◆ DOCUMENT SEGMENT:
......
How to reduce film moisture before pelletizing (operator-grade guide)

Washed film is supposed to be the “easy” feedstock. PE and PP don’t absorb much water into the polymer like PET does — yet plenty of lines still fight bubbles, steam puffs, surging melt pressure, and pellets that look like they’ve got tiny voids.

That’s because most film moisture problems aren’t about water in the polymer. They’re about water on the film, between layers, and reintroduced after you thought you dried it.

This guide walks through how to reduce film moisture before pelletizing in a way an operator can actually run: measure consistently, find where water is hiding, fix the biggest sources first, and verify the result.

What “too wet” looks like at the pelletizer

Moisture shows up in plastic film pelletizing like a chain reaction: a small amount of water becomes steam in the barrel, steam becomes bubbles/voids, and bubbles become unstable extrusion.

Common shop-floor symptoms:

• Bubbles / foaming at the die (or “spitting” at the vent zone).
• Pellets with pinholes, voids, or a rough/splayed surface.
• Surging melt pressure and throughput swings that don’t match your feeder setting.
• More die drool than usual (because the melt is inconsistent and gassy).
• Higher motor load or sudden current spikes when wet surges hit the screw.

Moisture can also masquerade as other issues (e.g., contamination, excessive fines), so the rest of the article is about confirming it instead of guessing.

Pro tip: Treat moisture as a control loop: measure → locate → fix → verify. If you skip the “verify” step, you’ll end up chasing ghosts.

Step 1 — measure film moisture the same way every time

If moisture numbers are inconsistent, your fixes will be inconsistent.
......
◆ INFORMATION:
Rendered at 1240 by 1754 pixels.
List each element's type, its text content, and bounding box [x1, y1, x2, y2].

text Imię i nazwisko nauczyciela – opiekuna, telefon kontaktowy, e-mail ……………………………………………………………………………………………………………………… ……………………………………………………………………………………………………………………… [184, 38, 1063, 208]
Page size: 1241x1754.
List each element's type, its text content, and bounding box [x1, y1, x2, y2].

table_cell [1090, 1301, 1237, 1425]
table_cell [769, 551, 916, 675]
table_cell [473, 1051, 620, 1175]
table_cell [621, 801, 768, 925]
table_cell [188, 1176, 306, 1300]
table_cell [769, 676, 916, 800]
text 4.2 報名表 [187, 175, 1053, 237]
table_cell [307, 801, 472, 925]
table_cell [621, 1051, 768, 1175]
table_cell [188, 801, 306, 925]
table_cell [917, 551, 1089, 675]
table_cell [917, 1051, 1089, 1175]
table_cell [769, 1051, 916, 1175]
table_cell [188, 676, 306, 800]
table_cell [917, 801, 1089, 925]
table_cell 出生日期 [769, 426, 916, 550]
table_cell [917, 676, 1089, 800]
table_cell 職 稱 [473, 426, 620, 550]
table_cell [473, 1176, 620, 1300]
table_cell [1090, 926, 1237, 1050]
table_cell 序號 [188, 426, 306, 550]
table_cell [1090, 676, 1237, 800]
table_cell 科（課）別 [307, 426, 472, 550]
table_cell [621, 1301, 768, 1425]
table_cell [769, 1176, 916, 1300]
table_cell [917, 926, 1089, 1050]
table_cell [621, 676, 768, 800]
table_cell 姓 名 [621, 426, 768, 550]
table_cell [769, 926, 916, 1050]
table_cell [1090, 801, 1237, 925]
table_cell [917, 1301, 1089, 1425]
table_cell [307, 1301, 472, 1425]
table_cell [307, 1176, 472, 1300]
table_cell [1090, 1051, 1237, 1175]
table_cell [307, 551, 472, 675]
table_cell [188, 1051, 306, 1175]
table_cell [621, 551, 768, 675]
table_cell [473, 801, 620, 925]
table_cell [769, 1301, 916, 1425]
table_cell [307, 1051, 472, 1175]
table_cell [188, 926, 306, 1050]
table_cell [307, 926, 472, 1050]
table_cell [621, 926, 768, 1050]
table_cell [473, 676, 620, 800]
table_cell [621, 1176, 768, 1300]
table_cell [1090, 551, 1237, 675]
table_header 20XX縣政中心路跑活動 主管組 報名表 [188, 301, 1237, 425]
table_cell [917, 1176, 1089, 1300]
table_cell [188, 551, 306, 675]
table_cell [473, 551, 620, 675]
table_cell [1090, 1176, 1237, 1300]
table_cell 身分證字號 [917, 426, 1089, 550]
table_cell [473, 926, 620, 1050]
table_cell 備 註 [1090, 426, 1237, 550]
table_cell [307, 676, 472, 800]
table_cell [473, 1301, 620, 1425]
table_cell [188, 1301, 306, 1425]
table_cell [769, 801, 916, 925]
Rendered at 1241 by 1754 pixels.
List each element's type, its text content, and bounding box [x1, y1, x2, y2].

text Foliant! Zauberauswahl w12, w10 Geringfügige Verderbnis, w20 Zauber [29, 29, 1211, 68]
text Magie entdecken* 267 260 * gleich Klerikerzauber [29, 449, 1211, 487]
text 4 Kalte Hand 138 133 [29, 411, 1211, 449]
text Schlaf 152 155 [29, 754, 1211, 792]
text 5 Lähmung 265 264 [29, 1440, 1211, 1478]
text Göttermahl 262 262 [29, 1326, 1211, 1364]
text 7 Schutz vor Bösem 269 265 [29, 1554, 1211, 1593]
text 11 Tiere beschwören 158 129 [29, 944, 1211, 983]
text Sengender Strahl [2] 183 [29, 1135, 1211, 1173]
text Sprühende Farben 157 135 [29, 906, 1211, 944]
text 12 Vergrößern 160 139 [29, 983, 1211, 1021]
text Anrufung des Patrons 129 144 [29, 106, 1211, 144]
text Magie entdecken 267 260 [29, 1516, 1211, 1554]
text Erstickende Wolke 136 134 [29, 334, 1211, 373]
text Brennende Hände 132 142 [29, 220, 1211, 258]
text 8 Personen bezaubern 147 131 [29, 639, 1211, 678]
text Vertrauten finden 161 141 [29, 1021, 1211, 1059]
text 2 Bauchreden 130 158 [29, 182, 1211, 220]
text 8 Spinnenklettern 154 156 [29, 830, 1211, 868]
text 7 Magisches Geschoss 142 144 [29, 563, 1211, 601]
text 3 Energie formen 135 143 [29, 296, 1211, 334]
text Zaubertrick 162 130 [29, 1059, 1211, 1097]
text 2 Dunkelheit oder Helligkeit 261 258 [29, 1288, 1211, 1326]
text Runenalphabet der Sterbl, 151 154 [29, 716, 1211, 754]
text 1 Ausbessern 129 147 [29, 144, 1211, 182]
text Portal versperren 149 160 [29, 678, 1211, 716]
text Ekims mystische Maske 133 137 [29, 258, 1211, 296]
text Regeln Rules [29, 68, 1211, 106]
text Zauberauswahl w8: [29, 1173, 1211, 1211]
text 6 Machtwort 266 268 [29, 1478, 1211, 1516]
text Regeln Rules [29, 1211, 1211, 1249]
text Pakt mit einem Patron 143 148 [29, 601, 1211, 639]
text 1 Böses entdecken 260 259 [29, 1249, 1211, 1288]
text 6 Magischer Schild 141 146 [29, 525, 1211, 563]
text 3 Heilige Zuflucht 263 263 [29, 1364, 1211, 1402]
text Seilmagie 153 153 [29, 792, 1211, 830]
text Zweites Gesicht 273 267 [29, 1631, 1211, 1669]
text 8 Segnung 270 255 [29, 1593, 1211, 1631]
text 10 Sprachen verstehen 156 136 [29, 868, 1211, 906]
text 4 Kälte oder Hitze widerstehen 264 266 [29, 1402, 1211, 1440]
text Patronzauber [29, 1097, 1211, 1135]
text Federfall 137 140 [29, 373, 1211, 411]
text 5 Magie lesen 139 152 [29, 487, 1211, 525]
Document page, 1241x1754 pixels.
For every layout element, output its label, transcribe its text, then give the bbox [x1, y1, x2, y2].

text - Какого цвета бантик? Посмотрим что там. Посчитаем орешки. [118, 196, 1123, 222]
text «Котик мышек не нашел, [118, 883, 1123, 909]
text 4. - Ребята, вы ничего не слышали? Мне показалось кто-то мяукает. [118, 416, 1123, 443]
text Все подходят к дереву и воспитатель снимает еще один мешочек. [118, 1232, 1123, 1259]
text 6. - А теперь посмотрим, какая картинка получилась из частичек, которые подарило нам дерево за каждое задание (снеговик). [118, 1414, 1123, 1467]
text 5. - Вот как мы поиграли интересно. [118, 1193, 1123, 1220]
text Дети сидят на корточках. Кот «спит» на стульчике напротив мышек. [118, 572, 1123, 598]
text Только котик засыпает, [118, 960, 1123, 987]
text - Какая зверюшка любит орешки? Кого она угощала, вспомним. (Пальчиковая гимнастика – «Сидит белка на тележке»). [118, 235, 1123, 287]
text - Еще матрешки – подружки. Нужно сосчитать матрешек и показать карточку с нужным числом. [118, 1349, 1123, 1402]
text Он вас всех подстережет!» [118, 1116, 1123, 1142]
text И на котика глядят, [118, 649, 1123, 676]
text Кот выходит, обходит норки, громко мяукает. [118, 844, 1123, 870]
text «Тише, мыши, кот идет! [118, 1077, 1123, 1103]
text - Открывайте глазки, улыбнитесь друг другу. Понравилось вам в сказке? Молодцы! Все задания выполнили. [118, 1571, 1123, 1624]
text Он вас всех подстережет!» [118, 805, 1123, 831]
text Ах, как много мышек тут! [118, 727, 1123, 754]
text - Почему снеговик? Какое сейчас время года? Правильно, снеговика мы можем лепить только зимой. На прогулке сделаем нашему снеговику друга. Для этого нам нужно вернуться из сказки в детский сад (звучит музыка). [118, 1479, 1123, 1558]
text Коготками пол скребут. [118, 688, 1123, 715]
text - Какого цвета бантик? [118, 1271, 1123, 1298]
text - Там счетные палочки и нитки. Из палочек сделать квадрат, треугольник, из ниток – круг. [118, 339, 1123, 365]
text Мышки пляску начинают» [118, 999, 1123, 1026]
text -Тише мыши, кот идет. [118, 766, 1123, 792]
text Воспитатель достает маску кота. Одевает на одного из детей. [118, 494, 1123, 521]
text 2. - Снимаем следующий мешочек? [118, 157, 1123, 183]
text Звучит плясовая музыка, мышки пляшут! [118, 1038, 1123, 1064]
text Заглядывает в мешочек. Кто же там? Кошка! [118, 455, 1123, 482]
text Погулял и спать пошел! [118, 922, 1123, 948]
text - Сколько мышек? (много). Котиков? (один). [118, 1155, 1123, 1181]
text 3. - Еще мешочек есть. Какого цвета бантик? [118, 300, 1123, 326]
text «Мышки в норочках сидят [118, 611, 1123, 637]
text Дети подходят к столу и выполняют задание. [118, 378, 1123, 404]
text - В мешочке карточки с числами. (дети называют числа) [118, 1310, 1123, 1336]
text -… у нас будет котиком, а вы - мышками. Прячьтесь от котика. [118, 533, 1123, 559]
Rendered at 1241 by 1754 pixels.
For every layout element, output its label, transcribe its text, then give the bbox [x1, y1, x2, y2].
......
Rewrite the film moisture guide from "Washed film is" down to "verify the result.", putting "resin" wherever "polymer" appears. The entries have no part in this work.

Washed film is supposed to be the “easy” feedstock. PE and PP don’t absorb much water into the resin like PET does — yet plenty of lines still fight bubbles, steam puffs, surging melt pressure, and pellets that look like they’ve got tiny voids.

That’s because most film moisture problems aren’t about water in the resin. They’re about water on the film, between layers, and reintroduced after you thought you dried it.

This guide walks through how to reduce film moisture before pelletizing in a way an operator can actually run: measure consistently, find where water is hiding, fix the biggest sources first, and verify the result.